SEPERTI telah digaungkan kepada publik sebelumnya, sebanyak 288 benda cagar budaya Indonesia akhirnya pulang ke tanah air pada tahun ini. Namun, Menteri Pendidikan, Kebudayaan, Riset dan Teknologi Nadiem Anwar Makarim mengatakan benda-benda warisan sejarah Indonesia masih banyak yang berada di luar negeri. Pernyataan itu disampaikan Nadiem dalam peresmian pembukaan kembali Museum Nasional Indonesia kemarin (10/1).
“Masih banyak sekali barang-barang kita di berbagai negara yang harus kita pulangkan kembali,” ujar Nadiem.
Pembukaan kembali Museum Nasional Indonesia (MNI) bertepatan dengan penyelenggaraan Pameran Repatriasi 2024, yang dihelat untuk publik mulai 15 Oktober-31 Desember 2024. Pameran repatriasi tahun ini mengangkat tema “Kembalinya Warisan Budaya dan Pengetahuan Nusantara”. Sebanyak 288 benda yang direpatriasi itu meliputi perhiasan Puputan Badung dari Bali dan empat arca dari zaman Hindu-Buddha: Arca Ganesha, Arca Brahmana, Arca Bhairawa, dan Arca Nandi. Dua arca terakhir diidentifasi berasal dari Candi Singhasari.
Baca juga: Belanda Kembalikan 288 Benda Warisan Nusantara ke Indonesia
Menurut Nadiem, kembalinya artefak-artefak tersebut dari Belanda adalah suatu momen bersejarah. Ini menjadi langkah penting dalam pemajuan kebudayaan yang telah menjadi agenda nasional dari tahun 2017. Begitupun apreasiasi terhadap pemerintah Belanda yang mendukung penuh pemulangan benda-benda tersebut ke Indonesia. Berkat dicanangkannya repatriasi sebagai program prioritas Dirjen Kebudayaan, sebanyak 760 benda cagar budaya telah berhasil dipulangkan dari rentang waktu 2003 sampai 2024.
Untuk itu, Nadiem menekankan komitmen pihaknya untuk terus melanjutkan repatriasi guna pemajuan kebudayaan. Dia mengharapkan kolaborasi antarpihak yang telah terjalin baik selama ini harus terus dilakukan.
“Semoga dengan upaya repatriasi ini bisa berjalan semakin baik sehingga lebih banyak benda warisan yang bisa kembali ke Indonesia,” pungkasnya.
Baca juga: Pameran Repatriasi Berlangsung Hari Ini
Menurut Ketua Komite Repatriasi Indonesia I Gusti Agusng Wesaka Puja, benda-benda koleksi repatriasi tahun ini telah melalui proses provenance research (penelitian asal-usul). Dari provenance research inilah diketahui informasi tentang seluk-beluk benda cagar budaya yang direpatriasi. Mulai dari narasi objek benda, kepemilikan, hingga migrasinya merentang dari masa ke masa. Riset mendetil ini selaras dengan kebijakan repatriasi yang fokusnya bukan sekadar memulangkan bendanya saja.
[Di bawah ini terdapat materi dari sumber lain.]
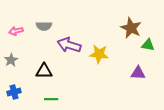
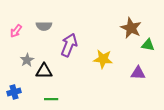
pink arrow: rotated 40 degrees counterclockwise
purple arrow: rotated 95 degrees clockwise
yellow star: moved 4 px right, 5 px down
gray star: moved 16 px right
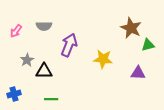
green triangle: rotated 24 degrees counterclockwise
blue cross: moved 2 px down
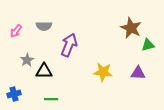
yellow star: moved 13 px down
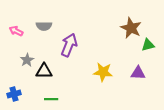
pink arrow: rotated 80 degrees clockwise
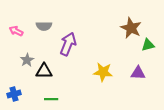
purple arrow: moved 1 px left, 1 px up
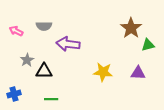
brown star: rotated 10 degrees clockwise
purple arrow: rotated 105 degrees counterclockwise
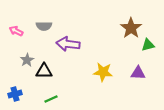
blue cross: moved 1 px right
green line: rotated 24 degrees counterclockwise
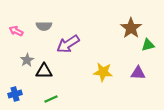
purple arrow: rotated 40 degrees counterclockwise
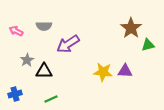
purple triangle: moved 13 px left, 2 px up
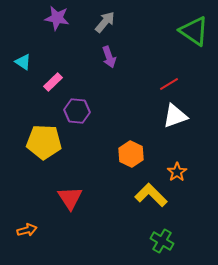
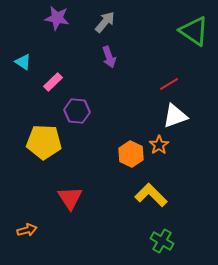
orange star: moved 18 px left, 27 px up
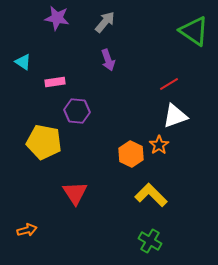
purple arrow: moved 1 px left, 3 px down
pink rectangle: moved 2 px right; rotated 36 degrees clockwise
yellow pentagon: rotated 8 degrees clockwise
red triangle: moved 5 px right, 5 px up
green cross: moved 12 px left
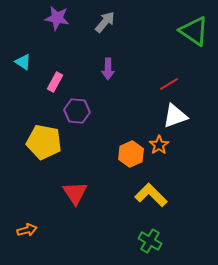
purple arrow: moved 9 px down; rotated 20 degrees clockwise
pink rectangle: rotated 54 degrees counterclockwise
orange hexagon: rotated 10 degrees clockwise
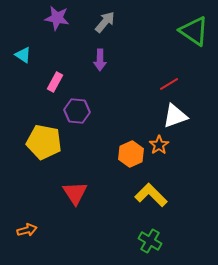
cyan triangle: moved 7 px up
purple arrow: moved 8 px left, 9 px up
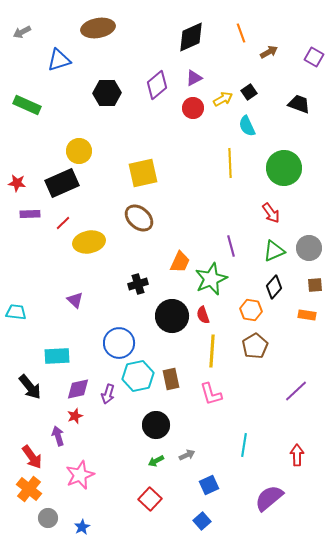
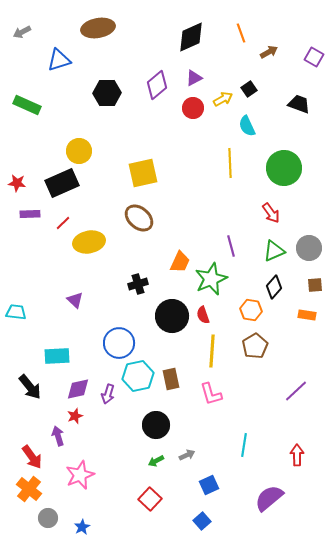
black square at (249, 92): moved 3 px up
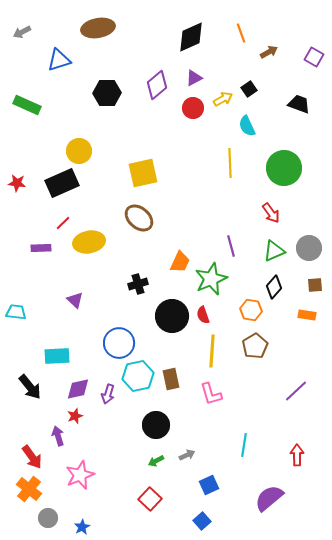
purple rectangle at (30, 214): moved 11 px right, 34 px down
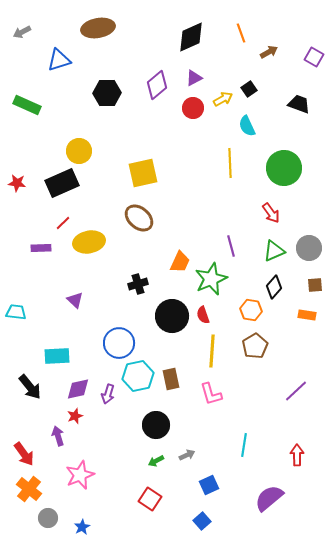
red arrow at (32, 457): moved 8 px left, 3 px up
red square at (150, 499): rotated 10 degrees counterclockwise
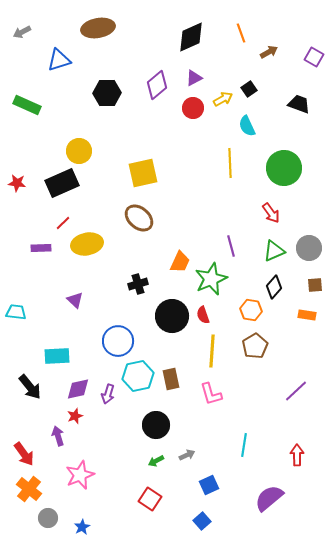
yellow ellipse at (89, 242): moved 2 px left, 2 px down
blue circle at (119, 343): moved 1 px left, 2 px up
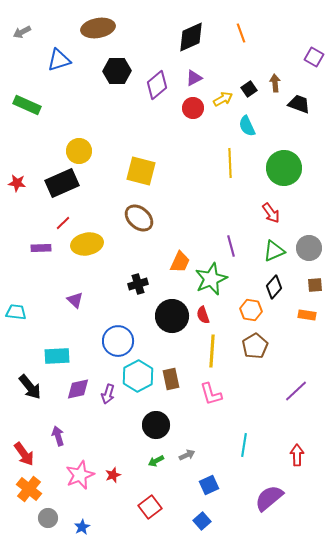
brown arrow at (269, 52): moved 6 px right, 31 px down; rotated 66 degrees counterclockwise
black hexagon at (107, 93): moved 10 px right, 22 px up
yellow square at (143, 173): moved 2 px left, 2 px up; rotated 28 degrees clockwise
cyan hexagon at (138, 376): rotated 16 degrees counterclockwise
red star at (75, 416): moved 38 px right, 59 px down
red square at (150, 499): moved 8 px down; rotated 20 degrees clockwise
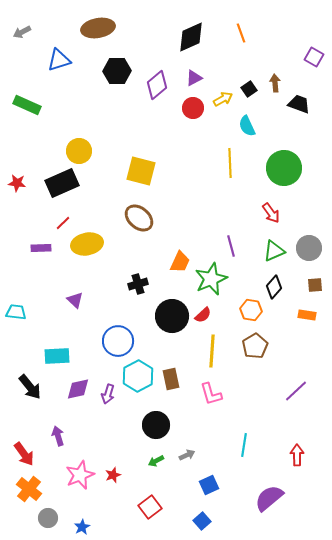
red semicircle at (203, 315): rotated 114 degrees counterclockwise
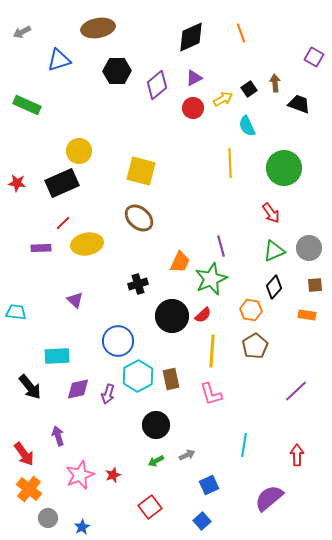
purple line at (231, 246): moved 10 px left
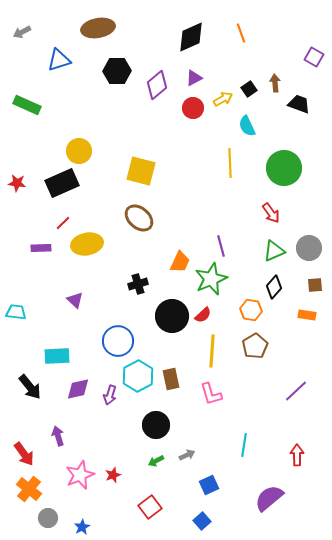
purple arrow at (108, 394): moved 2 px right, 1 px down
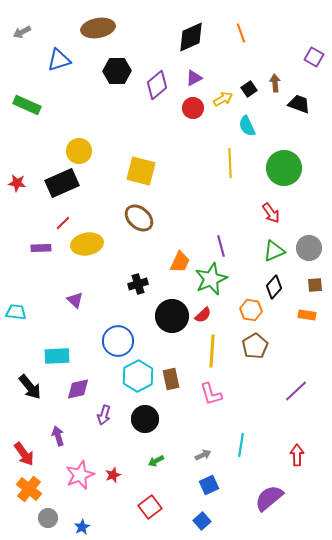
purple arrow at (110, 395): moved 6 px left, 20 px down
black circle at (156, 425): moved 11 px left, 6 px up
cyan line at (244, 445): moved 3 px left
gray arrow at (187, 455): moved 16 px right
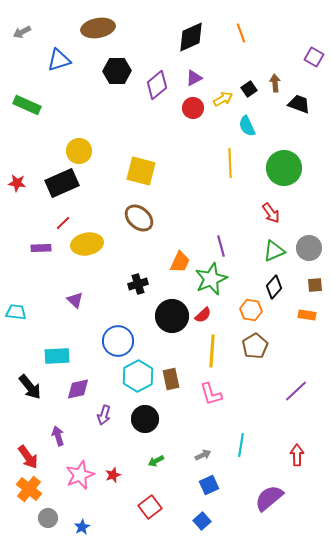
red arrow at (24, 454): moved 4 px right, 3 px down
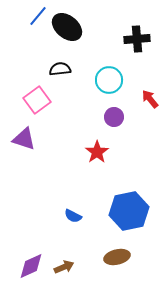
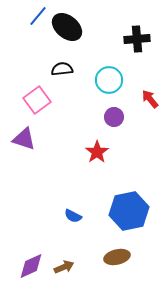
black semicircle: moved 2 px right
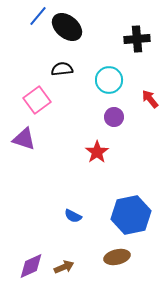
blue hexagon: moved 2 px right, 4 px down
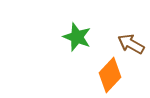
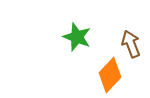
brown arrow: rotated 40 degrees clockwise
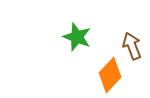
brown arrow: moved 1 px right, 2 px down
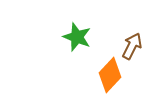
brown arrow: rotated 48 degrees clockwise
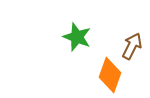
orange diamond: rotated 24 degrees counterclockwise
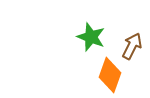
green star: moved 14 px right
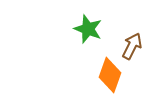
green star: moved 3 px left, 8 px up
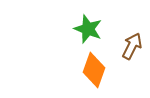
orange diamond: moved 16 px left, 5 px up
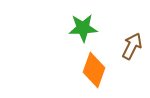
green star: moved 5 px left, 1 px up; rotated 24 degrees counterclockwise
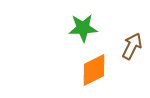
orange diamond: rotated 44 degrees clockwise
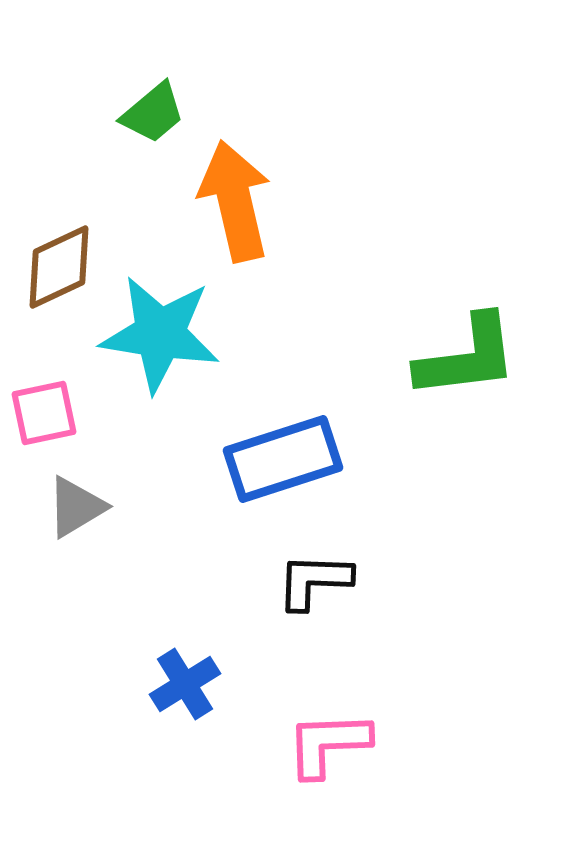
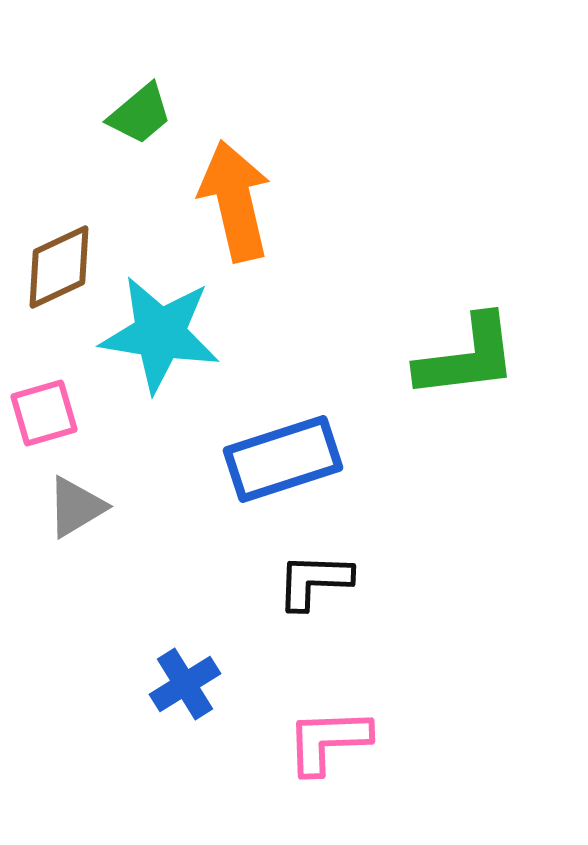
green trapezoid: moved 13 px left, 1 px down
pink square: rotated 4 degrees counterclockwise
pink L-shape: moved 3 px up
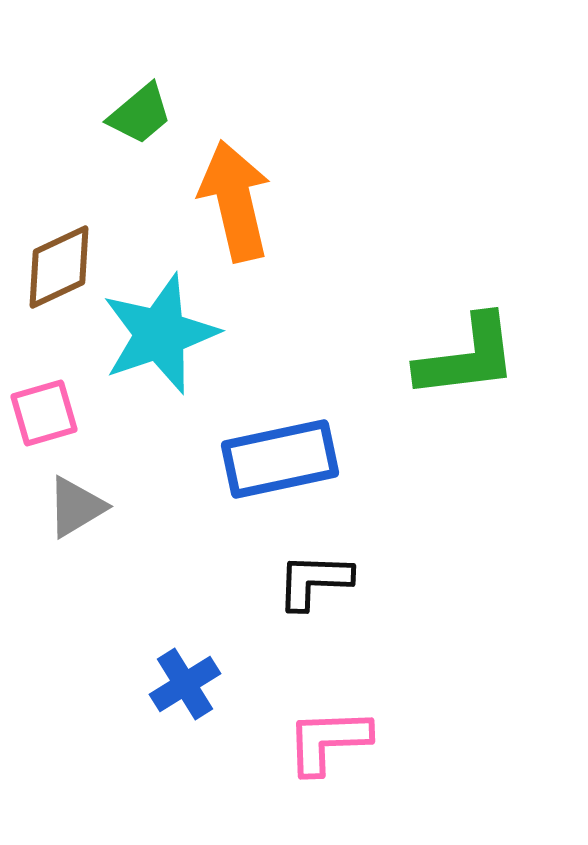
cyan star: rotated 28 degrees counterclockwise
blue rectangle: moved 3 px left; rotated 6 degrees clockwise
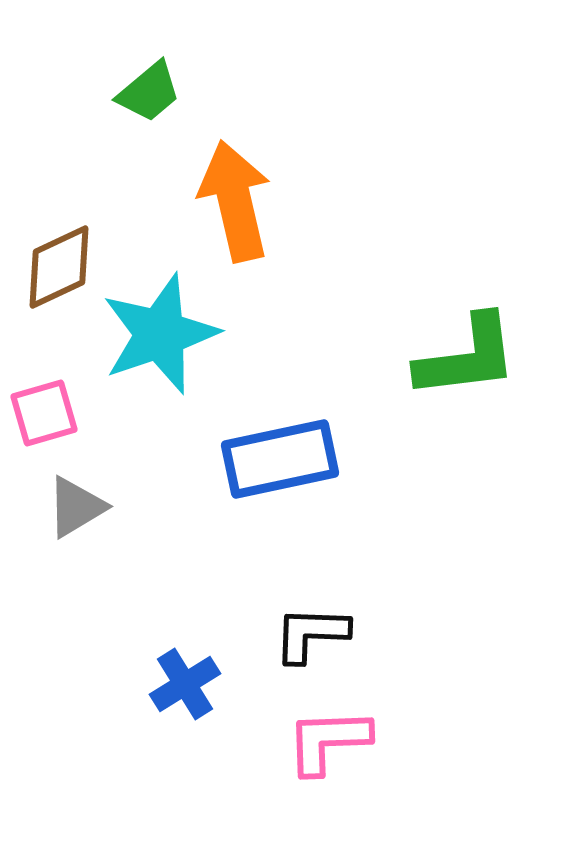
green trapezoid: moved 9 px right, 22 px up
black L-shape: moved 3 px left, 53 px down
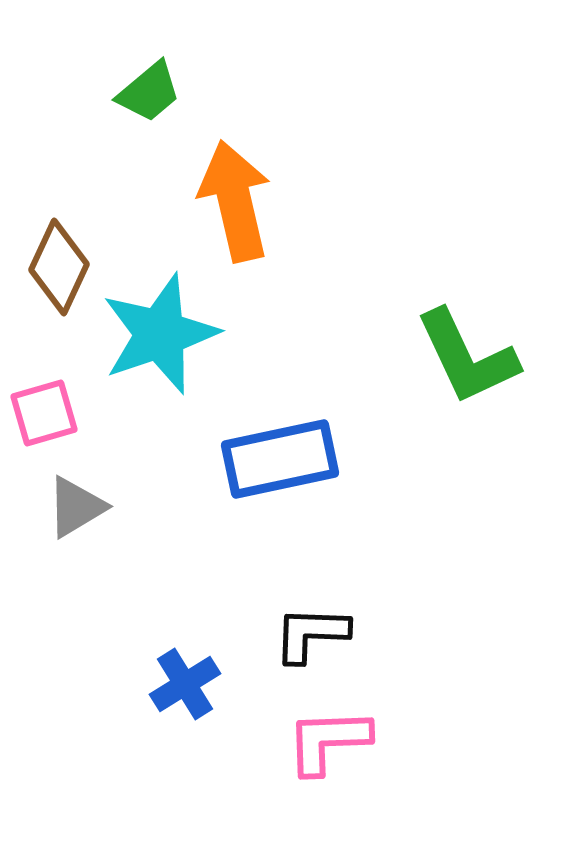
brown diamond: rotated 40 degrees counterclockwise
green L-shape: rotated 72 degrees clockwise
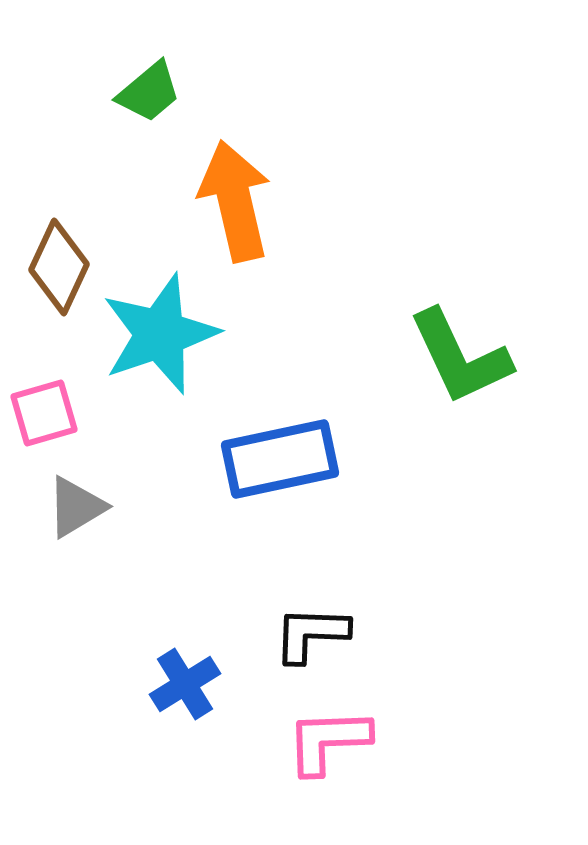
green L-shape: moved 7 px left
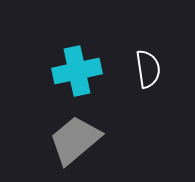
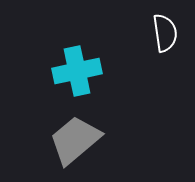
white semicircle: moved 17 px right, 36 px up
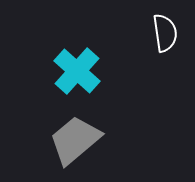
cyan cross: rotated 36 degrees counterclockwise
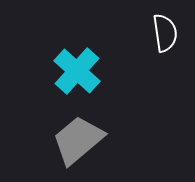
gray trapezoid: moved 3 px right
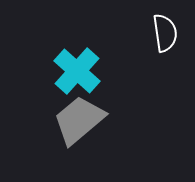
gray trapezoid: moved 1 px right, 20 px up
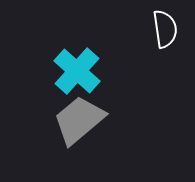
white semicircle: moved 4 px up
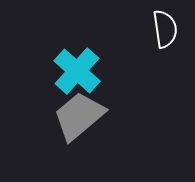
gray trapezoid: moved 4 px up
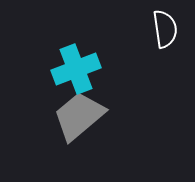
cyan cross: moved 1 px left, 2 px up; rotated 27 degrees clockwise
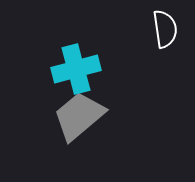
cyan cross: rotated 6 degrees clockwise
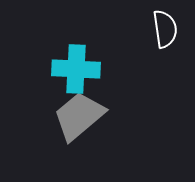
cyan cross: rotated 18 degrees clockwise
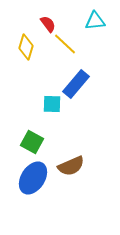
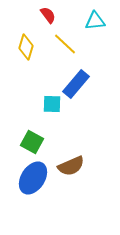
red semicircle: moved 9 px up
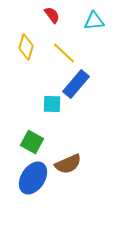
red semicircle: moved 4 px right
cyan triangle: moved 1 px left
yellow line: moved 1 px left, 9 px down
brown semicircle: moved 3 px left, 2 px up
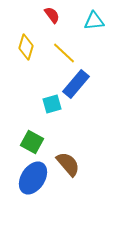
cyan square: rotated 18 degrees counterclockwise
brown semicircle: rotated 108 degrees counterclockwise
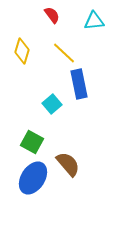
yellow diamond: moved 4 px left, 4 px down
blue rectangle: moved 3 px right; rotated 52 degrees counterclockwise
cyan square: rotated 24 degrees counterclockwise
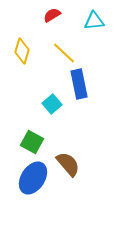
red semicircle: rotated 84 degrees counterclockwise
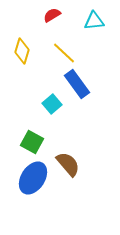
blue rectangle: moved 2 px left; rotated 24 degrees counterclockwise
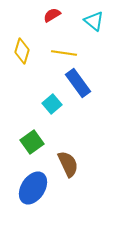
cyan triangle: rotated 45 degrees clockwise
yellow line: rotated 35 degrees counterclockwise
blue rectangle: moved 1 px right, 1 px up
green square: rotated 25 degrees clockwise
brown semicircle: rotated 16 degrees clockwise
blue ellipse: moved 10 px down
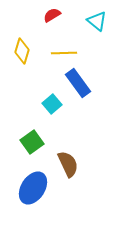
cyan triangle: moved 3 px right
yellow line: rotated 10 degrees counterclockwise
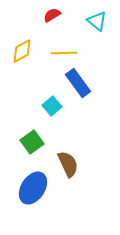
yellow diamond: rotated 45 degrees clockwise
cyan square: moved 2 px down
“Dalam provenance riset ada transfer pengetahuan, ada produk pengetahuan dan penciptaan pengetahuan. Pengetahun ini yang kemudian nanti harus bisa dikembangkan oleh siapapun yang berminat melihat sejarah masa lalu maupun objek sejarah masa lalu. Saya sendiri ketika membacanya juga tergelitik untuk mengetahui slot gacor malam ini lebih banyak lagi. Itulah pentingnya provenance research,” terang Puja yang juga merupakan Duta Besar Indonesia untuk Kerajaan Belanda.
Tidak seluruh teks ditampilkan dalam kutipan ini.